The Bank of Japan’s warning against a “drain” on capital through dividend payouts and share buybacks is a headache for management of struggling local lenders, who have been trying to lure investors as rock-bottom interest rates erode profitability.
Japanese banks, whose shares are underperforming the broader stock market, will give guidance on their profit and dividend outlook for the fiscal year ending March in the earnings season starting this week. Many regional lenders have stuck to a practice of paying at least the same dividends every year regardless of results.
“It’s a serious message saying banks should be paying attention to capital adequacy rather than capital efficiency,” said Keisuke Moriyama, senior analyst at Macquarie Capital Securities (Japan) Ltd. “It will be difficult to buy regional bank stocks in the hope of higher shareholder returns.”
While regional banks’ capital ratios remain above regulatory requirements, lenders haven’t been able to secure earnings that match an increase in riskier assets, the BOJ said in its semiannual financial system report last week. The central bank’s record monetary easing has diminished returns on loans and Japanese government bonds, prompting banks to seek higher returns elsewhere.

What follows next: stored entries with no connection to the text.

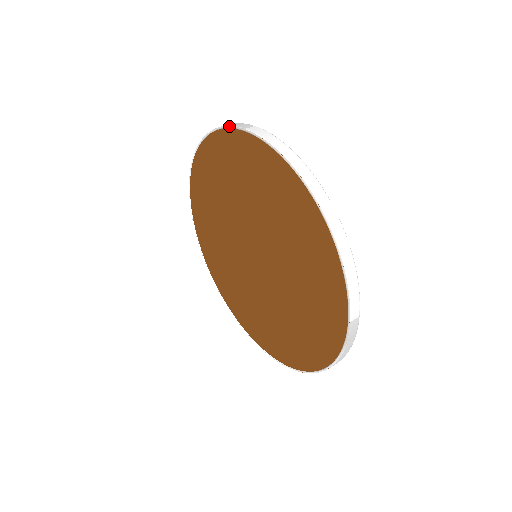
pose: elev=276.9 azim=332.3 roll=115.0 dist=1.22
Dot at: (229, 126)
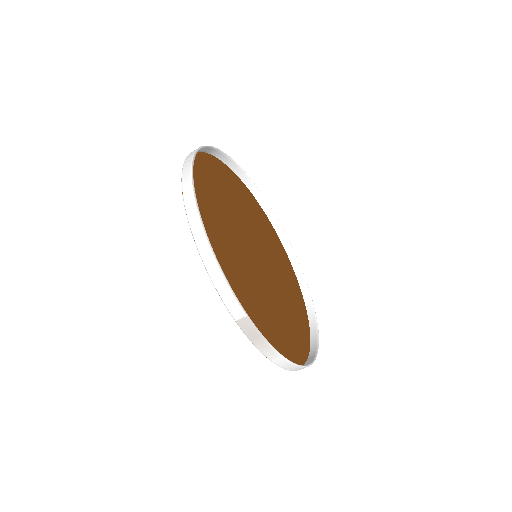
Dot at: occluded
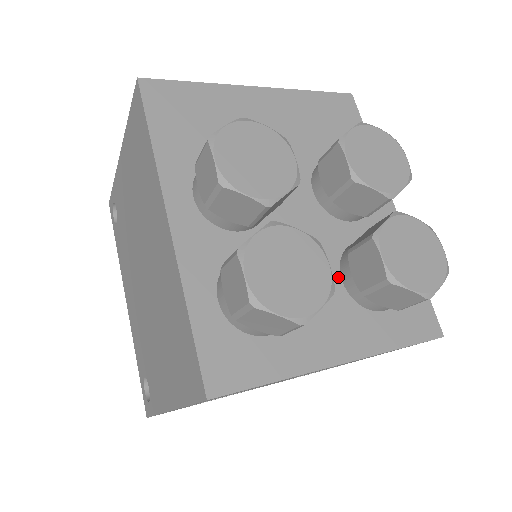
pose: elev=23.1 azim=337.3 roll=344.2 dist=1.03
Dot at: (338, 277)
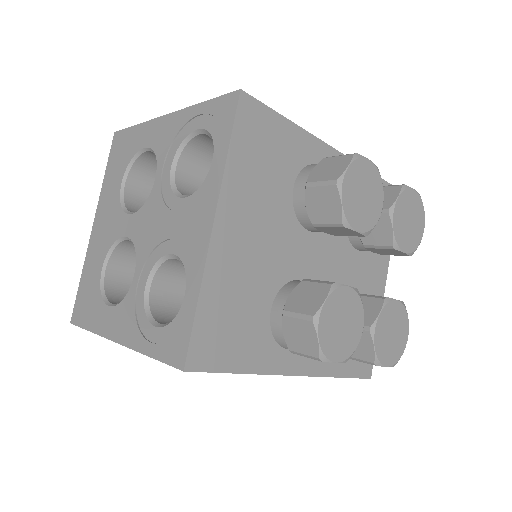
Dot at: (356, 252)
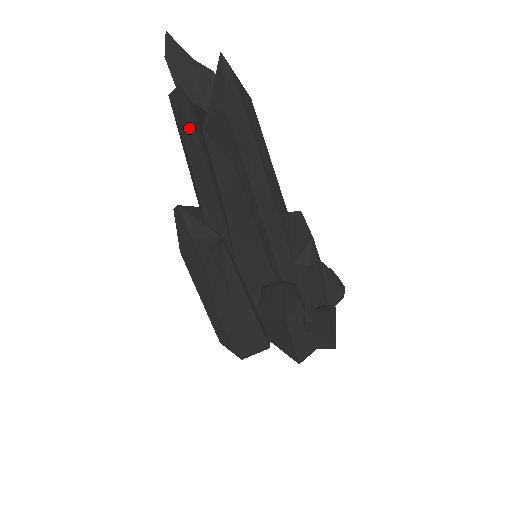
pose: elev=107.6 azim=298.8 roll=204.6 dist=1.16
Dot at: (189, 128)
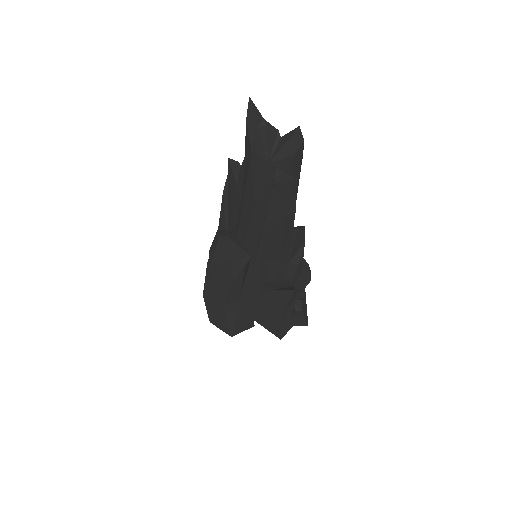
Dot at: (266, 188)
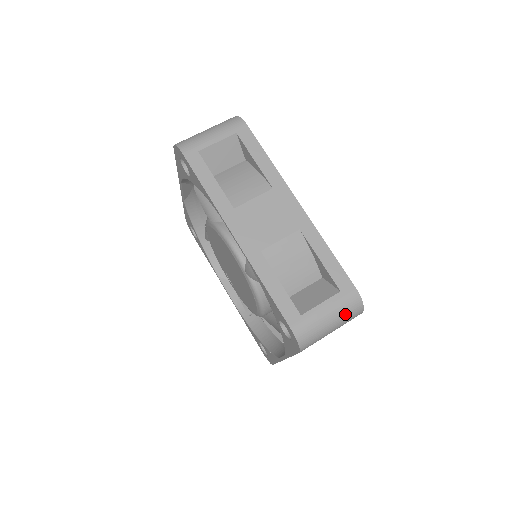
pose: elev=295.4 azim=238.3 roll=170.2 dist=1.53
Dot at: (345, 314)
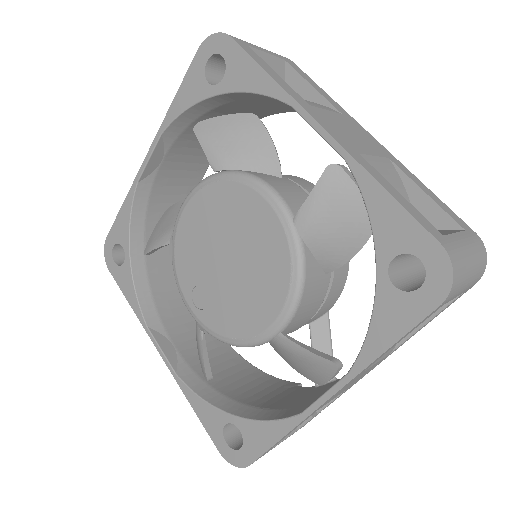
Dot at: (478, 262)
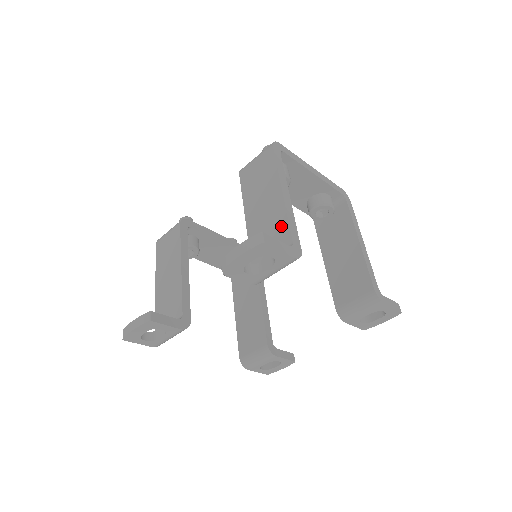
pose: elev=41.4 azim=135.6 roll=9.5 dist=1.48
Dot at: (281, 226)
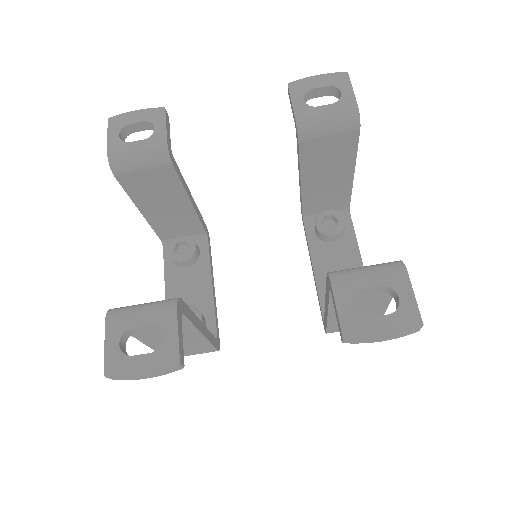
Dot at: occluded
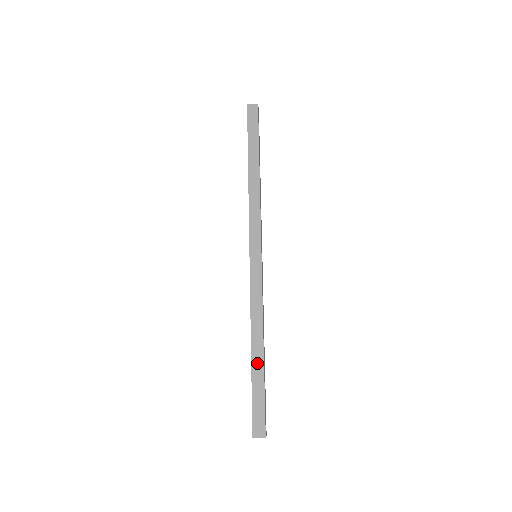
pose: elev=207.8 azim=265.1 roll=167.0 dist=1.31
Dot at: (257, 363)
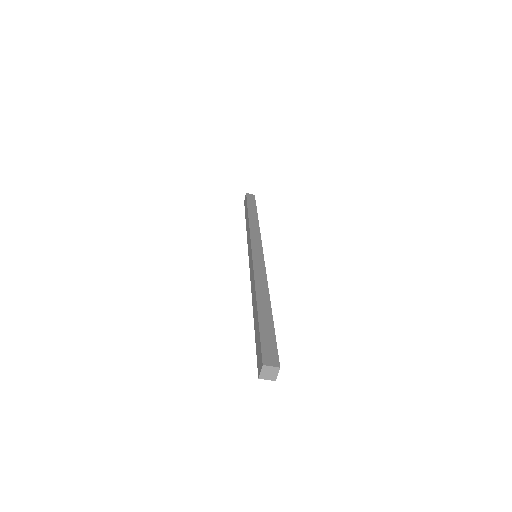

Read a story on other issues highlighted in the BOJ report
“In recent years, reflecting the growing awareness of the importance of shareholder returns, some financial institutions -- in particular listed regional banks -- have raised their dividend payout ratio” despite declining profitability, the BOJ said.
“I think banks are trying to support their stock prices by keeping dividends,” said Toyoki Sameshima, a senior analyst at SBI Securities Co. in Tokyo. “Making them stop that would add downward pressure on their stock prices.”
The Topix Banks Index of 82 lenders has risen 3 percent this year, trailing the benchmark Topix’s 8.6 percent advance.
More pressure on regional banks’ dividends may come from a recent policy adjustment by the Financial Services Agency, according to SMBC Nikko Securities Inc. analysts. The regulator may take action against local banks that are at risk of undercapitalization, with the main outcome likely to involve urging them to cut dividends, the analysts wrote in an April 15 report.
As for the BOJ, its warning is a “manifestation of frustration with bank management, who do not understand authorities’ acute sense of the issue,” said Yoshinobu Yamada, senior analyst at Deutsche Securities Inc. “The stocks will lose appeal.”